L’ambiente dal quale i pazienti con BPD provengono, viene frequentemente definito invalidante in quanto non offre all’individuo rispetto, attenzione e comprensione verso i suoi vissuti cognitivi ed emotivi. Il caso estremo è la configurazione di un ambiente abusante. All’interno di un ambiente invalidante, l’individuo non impara a tollerare il distress, a regolare l’arousal, e a discernere quando fidarsi delle proprie risposte emotive. La Lineahan (1993) afferma che il BPD trae origine dall’interazione tra la vulnerabilità emotiva e l’ambiente invalidante.

L’ipotesi che le persone sorde siano ad alto rischio di invalidazione appare agli occhi di chi scrive convincente. Infatti, i pazienti sordi adulti frequentemente riferiscono di aver esperito limitate comunicazione e interazione con la famiglia d’origine e, più in generale, con le persone udenti. Spesso essi sono l’unica persona sorda a casa, a scuola, nei contesti socio-ricreativi e nel luogo di lavoro. Inoltre, la percentuale di persone udenti in grado di comunicare efficacemente con essi è estremamente bassa.

La capacità di tollerare il distress, lo sviluppo delle abilità di regolazione emotiva e la possibilità che i propri pensieri ed emozioni vengano validati dipendono in misura significativa da una adeguata comunicazione e interazione con gli altri.

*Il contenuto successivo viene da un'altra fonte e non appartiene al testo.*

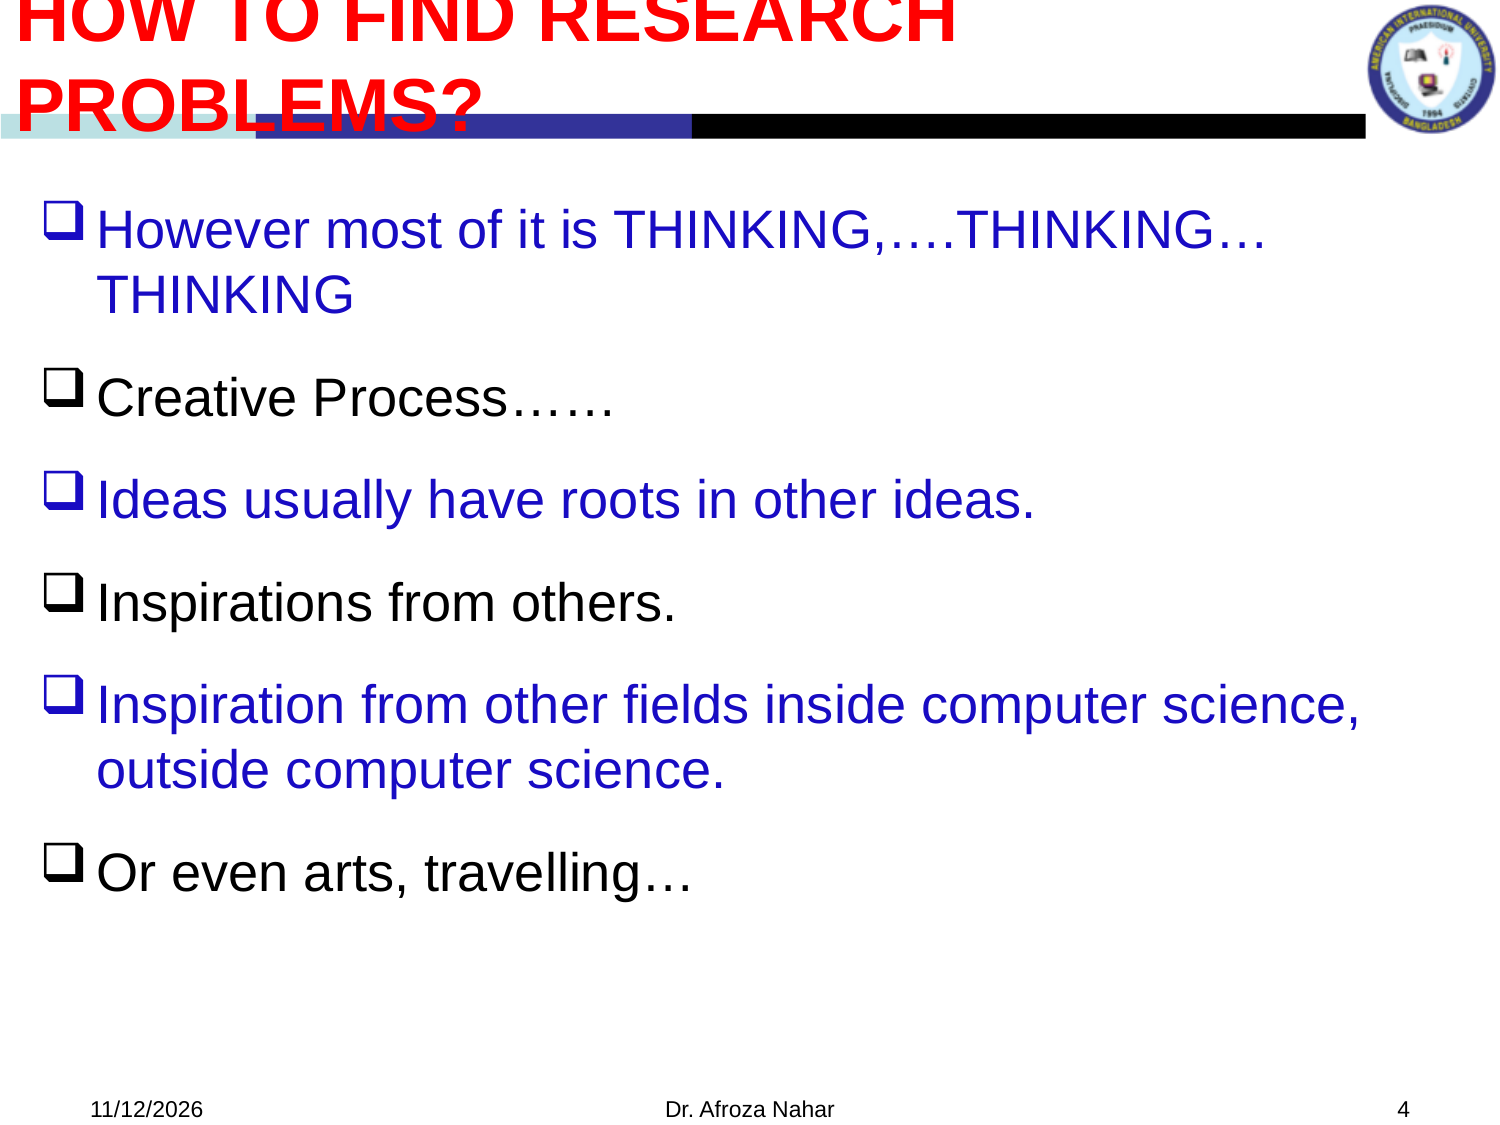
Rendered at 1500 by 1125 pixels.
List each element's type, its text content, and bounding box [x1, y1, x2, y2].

list How to find research problems? [0, 0, 1366, 114]
slide_number 4 [1074, 1087, 1425, 1125]
text_box However most of it is THINKING,….THINKING…THINKING Creative Process…… Ideas usually have roots in other ideas. Inspirations from others. Inspiration from other fields inside computer science, outside computer science. Or even arts, travelling… [24, 187, 1463, 1048]
footer Dr. Afroza Nahar [512, 1087, 988, 1125]
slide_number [75, 1087, 425, 1125]
picture [1365, 2, 1499, 137]
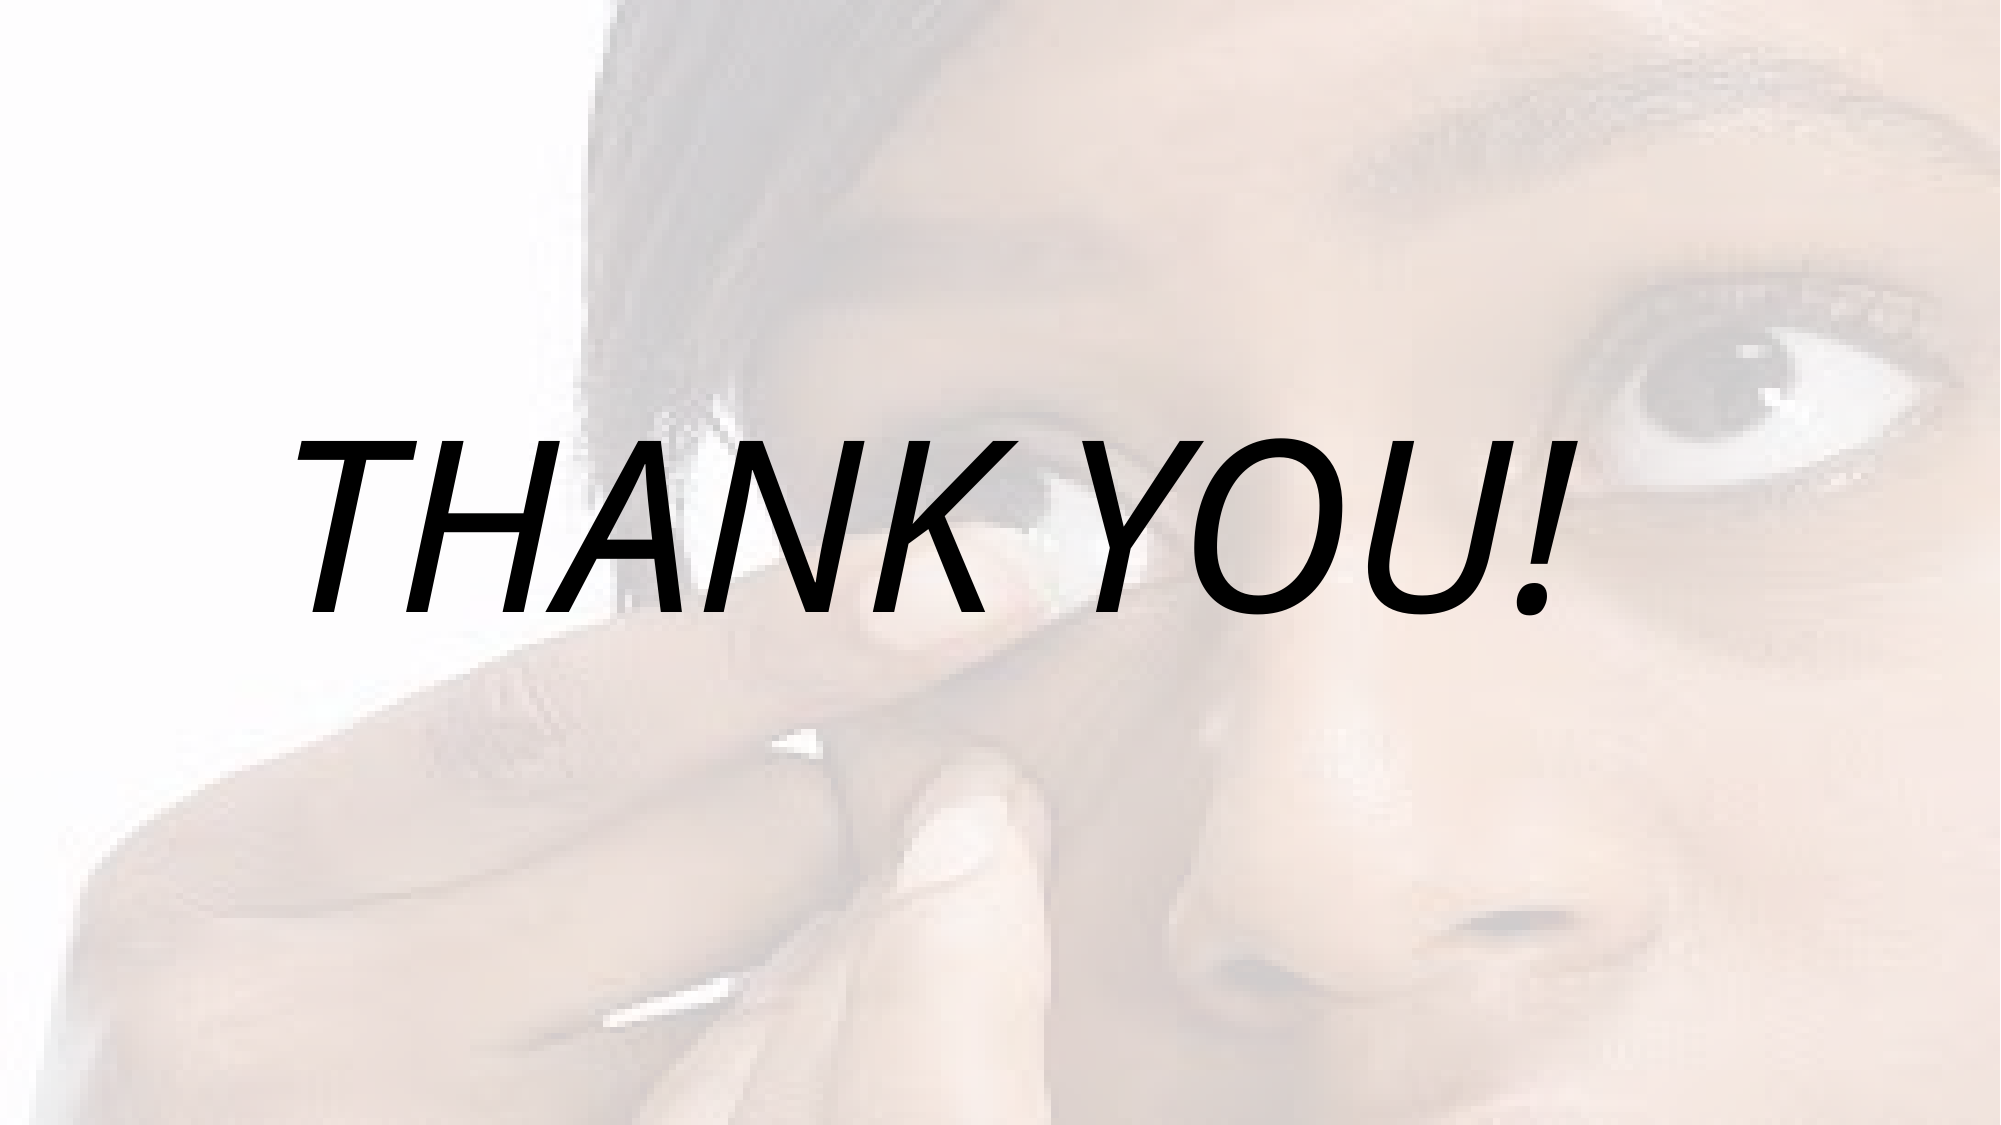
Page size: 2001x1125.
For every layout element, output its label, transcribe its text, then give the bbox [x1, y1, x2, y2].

list THANK YOU! [63, 89, 1789, 722]
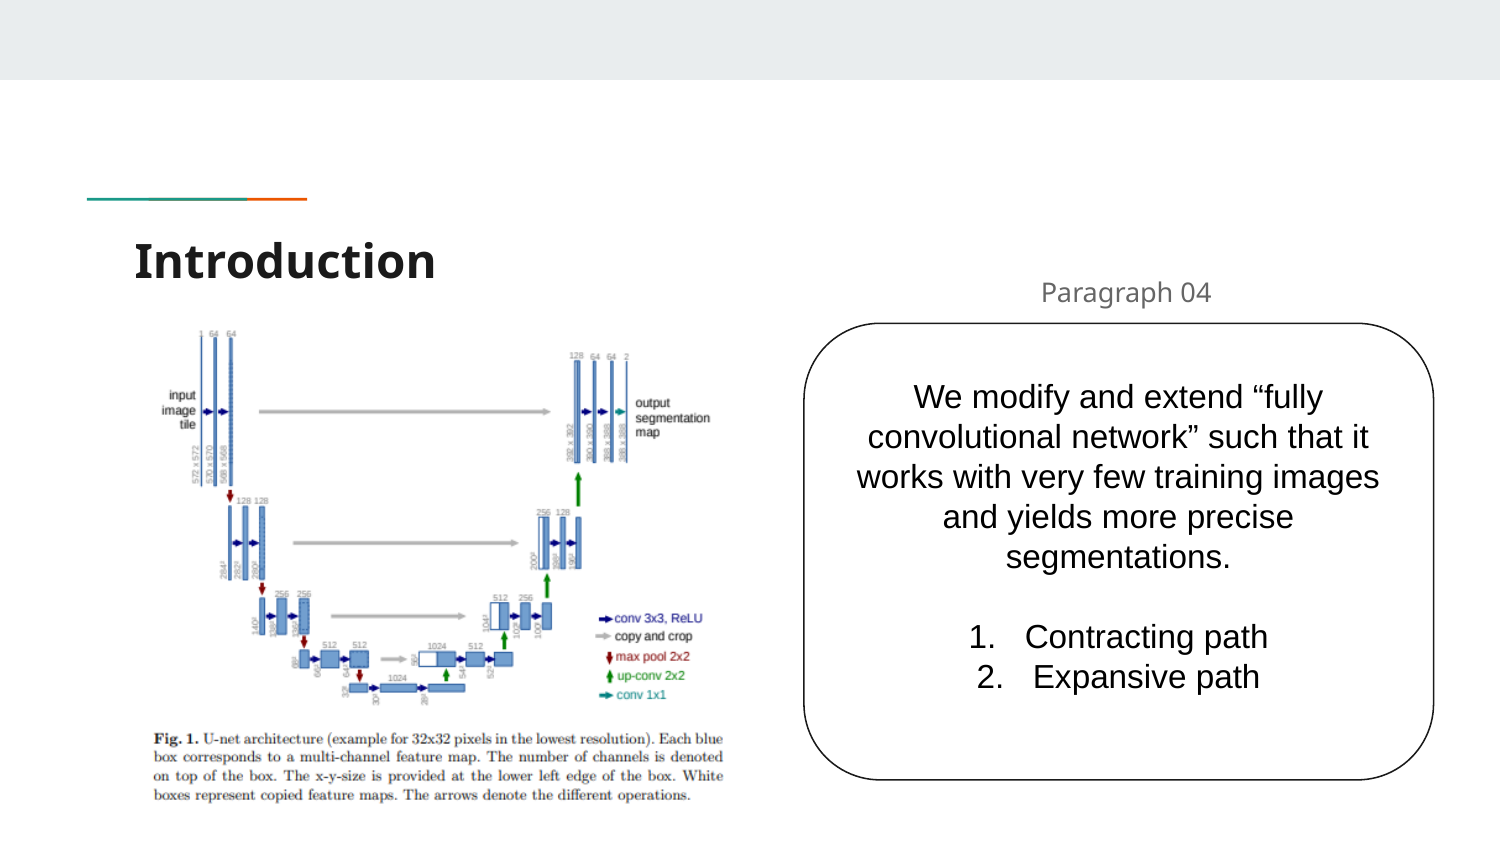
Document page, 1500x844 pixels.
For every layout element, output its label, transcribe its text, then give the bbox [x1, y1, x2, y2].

text_box We modify and extend “fully convolutional network” such that it works with very few training images and yields more precise segmentations. Contracting path Expansive path [803, 323, 1434, 780]
text_box Paragraph 04 [1025, 260, 1369, 323]
picture [137, 323, 741, 820]
title Introduction [119, 216, 1381, 305]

Le persone sorde spesso non hanno avuto la possibilità di apprendere incidentalmente strategie di regolazione emotiva e di coping nei contesti familiari e, solo un numero limitato di esse, ha beneficiato di un apprendimento diretto. Complicano il quadro la limitata competenza nella lingua utilizzata dalla maggioranza della popolazione e la difficoltà ad accedere alle informazioni. Ne risulta che molti pazienti sordi arrivano in terapia con una difficoltà a identificare e regolare le emozioni (Glickman e Gulati, 2003). Fine prima parte.

Bibliografia

Black, P. A., & Glickman, N. S. (2006). Demographics, psychiatric diagnoses, and other characteristics of North American deaf and hard-of-hearing inpatients. Journal of Deaf Studies and Deaf Education, 11, 303–321.

Durland, B. (2004). [Preliminary analyses of National College Health Assessment data collected in the Fall of 2002]. Unpublished raw data.

Glickman, N., & Gulati, S. (Eds.). (2003). Mental health care of deaf people: A culturally affirmative approach Mahway, NJ: Lawrence Erlbaum.

Hofmann, S. G. (2006). Culturally sensitive CBT [Special Issue].Cognitive and Behavioral Practice, 13(4), 344.

Linehan, M. M. (1993a). Cognitive-behavioral treatment of borderline personality disorder. New York: Guiliford Press.

Samar, V. J., Pollard, R., O’Hearn, A., Lalley, P., Sutter, E., Klein, J. D., et al. (2007, March 13-14). Deaf young adults’ self-reported suicide attempt rate: role of reading and gender. Honolulu, Hawaii: Paper presented at the Pacific Rim Disability Conference.

U.S. Department of Health and Human Services. (2001). Mental health: Culture, race, and ethnicity—A supplement to Mental Health: A Report of the Surgeon General. Washington, DC: Author.